Der einstige Filialleiter Alan Bates hatte zusammen mit Mitstreitern nach zweijährigem Prozess im Dezember 2019 erreicht, dass das High Court grundsätzlich feststellte, dass Computerfehler und nicht Straftaten die Ursache für die Fehlbeträge waren. Der Richter hielt der Post "institutionelle Halsstarrigkeit" vor, da sie die wahren Ursachen der Abrechnungsprobleme nicht ordentlich untersucht habe.
Skandal ist noch immer nicht aufgearbeitet
Tatsächlich gingen die Anwälte der Post auch dann noch gegen unschuldige Mitarbeiter vor, als es glaubwürdige Hinweise auf Horizon als Fehlerquelle gab.

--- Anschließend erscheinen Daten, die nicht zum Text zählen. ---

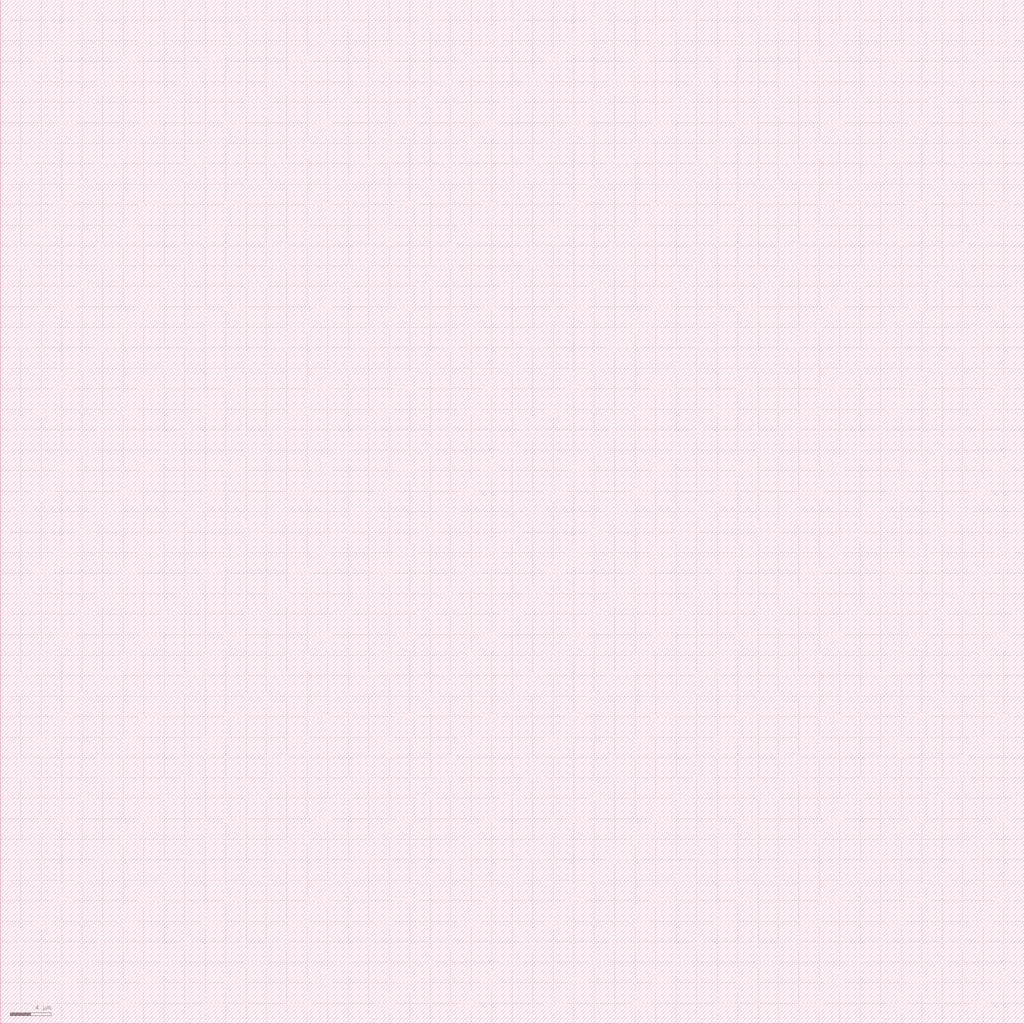
<source format=lef>
VERSION 5.8 ;
BUSBITCHARS "[]" ;
DIVIDERCHAR "/" ;

MACRO COVER_MACRO
  CLASS COVER BUMP ;
  ORIGIN 0.0 0.0 ;
  SIZE 100.0 BY 100.0 ;
END COVER_MACRO

END LIBRARY

</source>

Der Skandal ist noch lange nicht aufgearbeitet. Auch die im Februar 2022 eingeleitete Untersuchung, wer im Post-Management wann von den ungerechtfertigten Vorwürfen wusste, ist noch nicht abgeschlossen. Nur 93 Verurteilungen wurden bislang aufgehoben. An einen Teil der Betroffenen flossen bislang 21 Millionen Pfund an Entschädigungsgeldern. Im September hatte die Regierung angekündigt, jeder Betroffene erhalte 600.000 Pfund wegen des erlittenen Unrechts. Stattdessen könnten sie aber auch den Klageweg beschreiten, um höhere Entschädigungen zu erstreiten.
Ex-Postchefin ist kein "Commander of the Order of the British Empire" mehr
Nach der TV-Serie über den Skandal schwappte eine neue Welle der Empörung durch das Land. Mehr als eine Million Menschen unterzeichneten eine Petition, die sich gegen die damalige Postchefin Paula Vennells richtete. Sie gab am Dienstag eine königliche Auszeichnung zurück. Sie werde auf den Titel "Commander of the Order of the British Empire" verzichten, der ihr 2018 verliehen worden war. "Es tut mir aufrichtig leid für die Zerstörung, die den Unterpostmeistern und ihren Familien zugefügt wurde, deren Leben zerrissen wurde, weil sie zu Unrecht beschuldigt und aufgrund des Horizon-Systems zu Unrecht verfolgt wurden", sagte Vennells.